From this perspective, KRW 590,000 for Samsung Electronics and KRW 4,000,000 for SK Hynix are aggressive figures, but the direction of the logic is clear. The quality of memory demand has changed, HBM is lifting profitability, and data-center investment is supporting the long-term growth potential of the memory industry.
Interpretation at a Glance
Viewed conservatively, this outlook may be excessively optimistic. But the logic behind the bullish case is clear: AI is causing the memory industry to be reclassified from a “cyclical sector” into a “core AI infrastructure sector.” Ultimately, the factors to verify going forward are the persistence of HBM demand, the durability of memory prices, and how closely actual quarterly earnings can keep up with these expectations.
Frequently Asked Questions
Q. Are Nomura Securities' target-price figures confirmed official announcements?
A. Because an original report that can be directly verified publicly has not been secured, this article is organized based on a user-provided draft and figures circulated in the market. Therefore, it is safer to understand them as “outlook figures known in the market.”
Q. Why is SK Hynix being valued more strongly?
A. The market currently views SK Hynix as the leading HBM stock. As its status in the AI-server memory supply chain rises, a larger premium may be attached.
Q. Why is Samsung Electronics receiving renewed attention?
A. This is because several expectations are acting together: strong memory prices, expanding AI demand, scalability as an integrated semiconductor company, and the possibility of reversing the market's low valuation.
Q. Can this be viewed as an unconditional buying opportunity now?
A. That cannot be confirmed. Target prices are only forecasts, and actual share prices can vary significantly depending on earnings, industry conditions, policy, supply and demand, and global investment sentiment.
Conclusion
Nomura Securities' semiconductor supercycle outlook can be seen as a report with attention-grabbing numbers, but on closer inspection it is also an example showing why the market is trying to assign a premium to the semiconductor sector again.
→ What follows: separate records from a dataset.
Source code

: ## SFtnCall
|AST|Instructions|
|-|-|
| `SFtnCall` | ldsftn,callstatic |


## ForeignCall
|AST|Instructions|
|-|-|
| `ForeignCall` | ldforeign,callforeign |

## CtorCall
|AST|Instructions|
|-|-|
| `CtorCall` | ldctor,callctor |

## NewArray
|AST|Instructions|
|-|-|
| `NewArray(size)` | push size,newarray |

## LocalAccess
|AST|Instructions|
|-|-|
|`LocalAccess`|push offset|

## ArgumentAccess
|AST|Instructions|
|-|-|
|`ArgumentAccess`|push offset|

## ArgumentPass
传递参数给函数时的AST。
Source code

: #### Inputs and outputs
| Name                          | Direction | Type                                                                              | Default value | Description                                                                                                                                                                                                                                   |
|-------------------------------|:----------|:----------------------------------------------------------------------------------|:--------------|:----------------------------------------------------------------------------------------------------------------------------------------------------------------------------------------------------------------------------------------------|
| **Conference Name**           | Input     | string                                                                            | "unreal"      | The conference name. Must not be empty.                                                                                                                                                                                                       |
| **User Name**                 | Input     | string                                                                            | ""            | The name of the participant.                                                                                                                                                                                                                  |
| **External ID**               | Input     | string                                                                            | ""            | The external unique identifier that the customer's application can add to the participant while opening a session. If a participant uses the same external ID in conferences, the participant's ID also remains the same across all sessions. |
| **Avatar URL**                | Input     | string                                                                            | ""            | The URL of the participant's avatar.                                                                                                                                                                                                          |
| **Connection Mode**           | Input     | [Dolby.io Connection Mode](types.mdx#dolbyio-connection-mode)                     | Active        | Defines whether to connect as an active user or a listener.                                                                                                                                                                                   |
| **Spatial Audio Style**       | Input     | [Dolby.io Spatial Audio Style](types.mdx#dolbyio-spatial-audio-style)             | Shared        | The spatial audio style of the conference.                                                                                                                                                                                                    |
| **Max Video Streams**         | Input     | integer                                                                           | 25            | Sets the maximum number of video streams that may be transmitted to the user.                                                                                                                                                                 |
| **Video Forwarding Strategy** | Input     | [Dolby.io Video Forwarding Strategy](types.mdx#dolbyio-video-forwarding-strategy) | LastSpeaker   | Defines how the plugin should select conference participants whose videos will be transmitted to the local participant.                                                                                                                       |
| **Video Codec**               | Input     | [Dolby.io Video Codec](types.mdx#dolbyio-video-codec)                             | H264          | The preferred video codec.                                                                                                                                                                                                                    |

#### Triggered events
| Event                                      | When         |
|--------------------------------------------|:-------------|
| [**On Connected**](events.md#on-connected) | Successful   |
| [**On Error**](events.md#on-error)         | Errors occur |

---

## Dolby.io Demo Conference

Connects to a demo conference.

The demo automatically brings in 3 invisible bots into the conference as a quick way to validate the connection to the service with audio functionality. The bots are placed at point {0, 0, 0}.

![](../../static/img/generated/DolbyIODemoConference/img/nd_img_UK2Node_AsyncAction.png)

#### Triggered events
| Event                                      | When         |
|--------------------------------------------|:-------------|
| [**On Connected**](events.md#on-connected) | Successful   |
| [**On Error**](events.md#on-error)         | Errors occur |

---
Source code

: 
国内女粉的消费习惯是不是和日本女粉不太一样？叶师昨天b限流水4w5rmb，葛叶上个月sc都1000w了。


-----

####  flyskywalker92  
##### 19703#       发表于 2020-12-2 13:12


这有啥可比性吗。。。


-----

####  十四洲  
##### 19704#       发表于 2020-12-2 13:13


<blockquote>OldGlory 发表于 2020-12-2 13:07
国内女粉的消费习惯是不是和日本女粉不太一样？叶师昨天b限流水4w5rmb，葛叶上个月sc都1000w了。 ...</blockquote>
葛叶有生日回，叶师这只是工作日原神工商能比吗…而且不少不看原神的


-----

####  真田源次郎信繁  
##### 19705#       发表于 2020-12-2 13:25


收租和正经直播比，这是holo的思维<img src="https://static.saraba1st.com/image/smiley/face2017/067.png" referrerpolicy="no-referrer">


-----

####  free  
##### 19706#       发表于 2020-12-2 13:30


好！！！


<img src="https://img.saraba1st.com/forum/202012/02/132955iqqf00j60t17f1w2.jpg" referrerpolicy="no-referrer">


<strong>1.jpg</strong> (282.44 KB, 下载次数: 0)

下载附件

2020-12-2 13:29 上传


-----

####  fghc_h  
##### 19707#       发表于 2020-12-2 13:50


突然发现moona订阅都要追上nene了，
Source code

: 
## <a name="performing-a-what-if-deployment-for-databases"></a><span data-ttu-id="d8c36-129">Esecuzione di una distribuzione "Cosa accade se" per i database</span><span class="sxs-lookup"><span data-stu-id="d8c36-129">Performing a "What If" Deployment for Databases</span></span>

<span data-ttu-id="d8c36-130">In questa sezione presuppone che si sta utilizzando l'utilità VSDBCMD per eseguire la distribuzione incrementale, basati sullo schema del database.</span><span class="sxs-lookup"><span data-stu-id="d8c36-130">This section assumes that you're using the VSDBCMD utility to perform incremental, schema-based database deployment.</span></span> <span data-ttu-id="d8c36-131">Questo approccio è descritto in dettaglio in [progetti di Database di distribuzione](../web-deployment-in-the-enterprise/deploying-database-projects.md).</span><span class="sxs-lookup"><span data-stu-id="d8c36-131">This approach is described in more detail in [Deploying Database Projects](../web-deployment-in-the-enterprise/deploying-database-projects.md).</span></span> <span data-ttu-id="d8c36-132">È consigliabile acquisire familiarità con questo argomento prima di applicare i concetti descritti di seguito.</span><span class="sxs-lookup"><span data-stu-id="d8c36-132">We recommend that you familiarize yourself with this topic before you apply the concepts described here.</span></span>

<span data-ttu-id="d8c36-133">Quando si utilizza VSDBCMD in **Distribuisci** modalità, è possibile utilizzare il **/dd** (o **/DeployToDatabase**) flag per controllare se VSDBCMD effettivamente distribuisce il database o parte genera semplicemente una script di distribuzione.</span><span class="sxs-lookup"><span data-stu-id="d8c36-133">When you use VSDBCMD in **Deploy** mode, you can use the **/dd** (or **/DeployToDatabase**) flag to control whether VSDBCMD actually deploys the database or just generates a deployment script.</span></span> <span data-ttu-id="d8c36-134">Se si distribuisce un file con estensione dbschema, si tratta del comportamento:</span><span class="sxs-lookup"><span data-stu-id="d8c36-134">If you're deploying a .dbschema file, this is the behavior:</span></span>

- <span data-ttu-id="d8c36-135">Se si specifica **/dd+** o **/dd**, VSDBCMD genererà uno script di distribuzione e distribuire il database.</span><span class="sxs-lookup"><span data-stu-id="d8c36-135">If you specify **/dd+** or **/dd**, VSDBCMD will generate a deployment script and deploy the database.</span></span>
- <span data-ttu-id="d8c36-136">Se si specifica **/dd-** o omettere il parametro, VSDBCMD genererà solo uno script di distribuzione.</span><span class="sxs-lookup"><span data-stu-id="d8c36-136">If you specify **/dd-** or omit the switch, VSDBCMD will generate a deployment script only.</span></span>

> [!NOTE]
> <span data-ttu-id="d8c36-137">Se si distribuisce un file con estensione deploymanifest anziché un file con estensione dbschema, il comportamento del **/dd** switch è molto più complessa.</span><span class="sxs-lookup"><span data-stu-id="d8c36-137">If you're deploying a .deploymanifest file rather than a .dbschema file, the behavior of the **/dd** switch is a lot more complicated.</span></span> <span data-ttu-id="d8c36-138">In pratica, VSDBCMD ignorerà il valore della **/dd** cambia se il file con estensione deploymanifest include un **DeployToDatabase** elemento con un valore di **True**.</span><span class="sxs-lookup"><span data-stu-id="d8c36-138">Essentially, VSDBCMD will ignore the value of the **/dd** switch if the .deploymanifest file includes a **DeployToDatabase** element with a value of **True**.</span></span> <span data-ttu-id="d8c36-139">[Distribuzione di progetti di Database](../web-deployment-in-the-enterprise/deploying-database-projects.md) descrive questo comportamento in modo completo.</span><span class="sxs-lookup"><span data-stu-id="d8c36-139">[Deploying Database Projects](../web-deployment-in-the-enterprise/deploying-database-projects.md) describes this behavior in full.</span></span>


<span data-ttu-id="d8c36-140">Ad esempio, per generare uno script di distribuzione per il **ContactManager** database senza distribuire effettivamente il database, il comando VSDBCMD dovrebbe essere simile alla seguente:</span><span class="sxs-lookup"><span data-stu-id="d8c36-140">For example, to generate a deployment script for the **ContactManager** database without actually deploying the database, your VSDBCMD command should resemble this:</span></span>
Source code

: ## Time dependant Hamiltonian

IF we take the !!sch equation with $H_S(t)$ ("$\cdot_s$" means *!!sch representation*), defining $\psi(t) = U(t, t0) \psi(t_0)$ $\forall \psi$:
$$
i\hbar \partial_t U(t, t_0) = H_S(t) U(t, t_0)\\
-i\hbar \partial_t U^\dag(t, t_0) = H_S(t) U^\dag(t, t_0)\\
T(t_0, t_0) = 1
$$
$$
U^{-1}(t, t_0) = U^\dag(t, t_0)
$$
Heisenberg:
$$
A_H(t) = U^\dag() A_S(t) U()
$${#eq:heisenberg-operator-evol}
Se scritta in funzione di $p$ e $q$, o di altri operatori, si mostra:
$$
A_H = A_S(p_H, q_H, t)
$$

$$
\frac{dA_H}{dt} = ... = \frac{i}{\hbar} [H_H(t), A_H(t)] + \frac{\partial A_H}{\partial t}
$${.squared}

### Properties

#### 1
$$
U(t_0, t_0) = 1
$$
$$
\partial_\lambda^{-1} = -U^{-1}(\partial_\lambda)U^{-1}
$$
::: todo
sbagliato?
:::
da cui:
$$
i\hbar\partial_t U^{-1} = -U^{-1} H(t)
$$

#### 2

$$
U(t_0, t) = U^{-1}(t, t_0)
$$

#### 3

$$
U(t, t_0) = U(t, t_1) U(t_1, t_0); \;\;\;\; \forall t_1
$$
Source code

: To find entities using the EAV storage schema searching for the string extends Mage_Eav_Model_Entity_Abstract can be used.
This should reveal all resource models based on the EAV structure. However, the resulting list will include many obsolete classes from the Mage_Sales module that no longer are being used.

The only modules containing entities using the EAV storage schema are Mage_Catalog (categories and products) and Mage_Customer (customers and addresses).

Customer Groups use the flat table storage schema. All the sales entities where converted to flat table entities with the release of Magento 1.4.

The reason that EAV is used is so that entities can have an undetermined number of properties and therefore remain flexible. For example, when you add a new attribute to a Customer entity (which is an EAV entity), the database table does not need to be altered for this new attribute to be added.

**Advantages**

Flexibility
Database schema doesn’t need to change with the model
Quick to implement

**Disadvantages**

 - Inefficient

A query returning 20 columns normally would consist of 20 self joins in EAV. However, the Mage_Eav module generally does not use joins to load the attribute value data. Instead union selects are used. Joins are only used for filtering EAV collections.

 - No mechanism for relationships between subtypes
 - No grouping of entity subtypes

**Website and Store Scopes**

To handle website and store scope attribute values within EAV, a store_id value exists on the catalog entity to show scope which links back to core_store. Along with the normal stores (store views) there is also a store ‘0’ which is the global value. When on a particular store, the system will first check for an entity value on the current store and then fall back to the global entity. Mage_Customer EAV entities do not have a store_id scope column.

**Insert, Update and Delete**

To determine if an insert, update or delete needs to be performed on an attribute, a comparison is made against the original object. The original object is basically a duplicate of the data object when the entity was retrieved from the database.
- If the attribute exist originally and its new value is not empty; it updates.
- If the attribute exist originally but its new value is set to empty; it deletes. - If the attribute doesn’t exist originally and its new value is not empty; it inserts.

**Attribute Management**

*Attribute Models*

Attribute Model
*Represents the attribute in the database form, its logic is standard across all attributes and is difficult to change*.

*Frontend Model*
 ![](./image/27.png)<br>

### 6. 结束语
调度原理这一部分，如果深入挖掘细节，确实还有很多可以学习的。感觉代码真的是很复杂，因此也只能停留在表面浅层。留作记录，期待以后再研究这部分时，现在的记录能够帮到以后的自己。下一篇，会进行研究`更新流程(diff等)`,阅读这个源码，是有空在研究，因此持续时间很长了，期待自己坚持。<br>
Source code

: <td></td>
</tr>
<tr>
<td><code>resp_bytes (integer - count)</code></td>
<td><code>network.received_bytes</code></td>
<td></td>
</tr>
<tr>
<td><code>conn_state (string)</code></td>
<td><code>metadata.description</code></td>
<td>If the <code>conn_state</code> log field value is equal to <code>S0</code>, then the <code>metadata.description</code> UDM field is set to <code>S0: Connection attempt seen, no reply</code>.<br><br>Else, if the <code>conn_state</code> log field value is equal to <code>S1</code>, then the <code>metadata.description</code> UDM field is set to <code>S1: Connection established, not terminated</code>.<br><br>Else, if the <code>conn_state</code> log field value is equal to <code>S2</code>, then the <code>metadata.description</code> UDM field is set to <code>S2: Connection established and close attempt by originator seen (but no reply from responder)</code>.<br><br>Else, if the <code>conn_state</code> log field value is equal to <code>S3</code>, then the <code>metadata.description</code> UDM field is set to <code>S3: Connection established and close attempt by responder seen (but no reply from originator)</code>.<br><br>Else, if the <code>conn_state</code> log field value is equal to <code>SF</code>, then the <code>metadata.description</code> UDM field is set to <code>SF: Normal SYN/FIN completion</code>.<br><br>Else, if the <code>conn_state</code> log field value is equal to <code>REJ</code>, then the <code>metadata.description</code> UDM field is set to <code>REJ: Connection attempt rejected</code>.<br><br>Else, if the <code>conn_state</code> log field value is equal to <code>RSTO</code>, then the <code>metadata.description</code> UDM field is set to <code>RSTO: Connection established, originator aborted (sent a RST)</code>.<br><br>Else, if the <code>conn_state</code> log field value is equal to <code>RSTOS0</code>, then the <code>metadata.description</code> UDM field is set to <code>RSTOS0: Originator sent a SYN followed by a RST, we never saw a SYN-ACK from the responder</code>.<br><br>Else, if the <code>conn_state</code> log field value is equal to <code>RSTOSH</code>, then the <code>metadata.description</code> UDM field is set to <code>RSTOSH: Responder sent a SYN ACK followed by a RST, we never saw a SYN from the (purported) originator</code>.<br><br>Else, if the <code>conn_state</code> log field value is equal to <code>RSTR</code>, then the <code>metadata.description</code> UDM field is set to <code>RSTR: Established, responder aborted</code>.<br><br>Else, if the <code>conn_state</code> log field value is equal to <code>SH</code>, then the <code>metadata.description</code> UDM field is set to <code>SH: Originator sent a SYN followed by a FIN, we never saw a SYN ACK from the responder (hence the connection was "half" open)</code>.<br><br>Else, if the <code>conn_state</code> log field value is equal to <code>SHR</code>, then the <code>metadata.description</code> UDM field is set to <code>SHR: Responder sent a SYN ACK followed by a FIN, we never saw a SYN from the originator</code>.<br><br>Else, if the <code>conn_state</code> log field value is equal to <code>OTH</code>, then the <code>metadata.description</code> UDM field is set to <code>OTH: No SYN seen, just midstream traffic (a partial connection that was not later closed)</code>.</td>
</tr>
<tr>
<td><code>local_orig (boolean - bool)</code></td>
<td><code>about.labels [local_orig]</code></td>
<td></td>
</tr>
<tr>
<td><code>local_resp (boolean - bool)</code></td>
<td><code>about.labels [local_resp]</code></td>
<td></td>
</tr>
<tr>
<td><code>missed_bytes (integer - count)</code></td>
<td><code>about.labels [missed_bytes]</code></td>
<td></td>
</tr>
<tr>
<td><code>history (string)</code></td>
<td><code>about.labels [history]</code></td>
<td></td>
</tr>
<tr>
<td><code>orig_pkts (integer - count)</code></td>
As the AI era enters full swing, memory and data-processing speed are becoming as important as computing power itself.
The key going forward is how much actual earnings support this bullish case. Whether HBM shortages continue, whether data-center investment is sustained, and how much Samsung Electronics and SK Hynix can prove those benefits in numbers are likely to become the next points to watch.
※ This article is for informational market-issue review only and is not investment advice. Stock investing involves risk of loss, and final decisions are the investor’s own responsibility.